From a nutritional standpoint, Oolong tea provides antioxidant polyphenols (catechins, theaflavins, thearubigins) that help the body combat oxidative stress, as noted by the EFSA. It contains a moderate level of caffeine (15–30 mg per 200 ml), balanced by L-theanine, an amino acid with relaxing properties that softens the stimulating effect. Oolong tea is also known for its digestive properties: some studies suggest it stimulates digestive enzymes and reduces bloating after fat-rich meals, though it does not constitute a medical treatment. To explore these effects further, visit our dedicated page on the benefits of Oolong tea.
The landmark study Rumpler et al., 2001, Journal of Nutrition highlighted a modest increase in energy expenditure among regular Oolong tea drinkers, linked to its polyphenols and caffeine content.
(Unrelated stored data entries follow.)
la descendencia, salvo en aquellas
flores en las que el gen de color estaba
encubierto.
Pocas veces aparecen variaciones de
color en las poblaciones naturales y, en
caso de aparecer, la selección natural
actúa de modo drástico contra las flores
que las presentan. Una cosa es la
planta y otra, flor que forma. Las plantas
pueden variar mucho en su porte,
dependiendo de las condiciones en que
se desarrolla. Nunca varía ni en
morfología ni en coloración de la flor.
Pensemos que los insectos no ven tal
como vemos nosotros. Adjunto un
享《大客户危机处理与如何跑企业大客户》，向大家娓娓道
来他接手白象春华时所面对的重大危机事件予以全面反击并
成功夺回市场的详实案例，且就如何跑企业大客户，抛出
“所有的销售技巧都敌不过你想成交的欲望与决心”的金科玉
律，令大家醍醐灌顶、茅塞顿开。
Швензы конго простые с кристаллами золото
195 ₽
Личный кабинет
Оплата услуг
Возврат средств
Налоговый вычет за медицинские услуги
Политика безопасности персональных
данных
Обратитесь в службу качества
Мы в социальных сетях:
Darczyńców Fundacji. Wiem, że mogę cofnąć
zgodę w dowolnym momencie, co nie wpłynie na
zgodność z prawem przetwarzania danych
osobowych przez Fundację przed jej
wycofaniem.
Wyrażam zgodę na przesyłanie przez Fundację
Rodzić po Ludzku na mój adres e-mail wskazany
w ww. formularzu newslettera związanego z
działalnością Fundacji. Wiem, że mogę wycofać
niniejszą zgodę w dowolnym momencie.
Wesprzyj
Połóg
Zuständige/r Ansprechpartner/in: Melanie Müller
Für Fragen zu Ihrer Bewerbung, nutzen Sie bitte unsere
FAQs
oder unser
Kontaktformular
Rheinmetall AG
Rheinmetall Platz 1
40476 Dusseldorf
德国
These effects remain limited and are not a substitute for a balanced diet or regular physical activity. They are meaningful only as part of an overall healthy lifestyle.
The Oolong tea family is best understood in relation to its two neighbours. Green tea is fixed immediately after harvesting, with no oxidation: it retains the fresh, vegetal character of the leaf but tends to have a lighter body. Black tea, on the other hand, is fully oxidised, developing malty, honeyed and woody aromas while losing much of its floral complexity. Oolong sits precisely at the intersection: a lightly oxidised oolong can evoke a very aromatic green tea, while a roasted oolong approaches the rounded depth of black tea, without the bitterness. It is this aromatic versatility that makes Oolong the most diverse and endlessly fascinating family of tea for enthusiasts.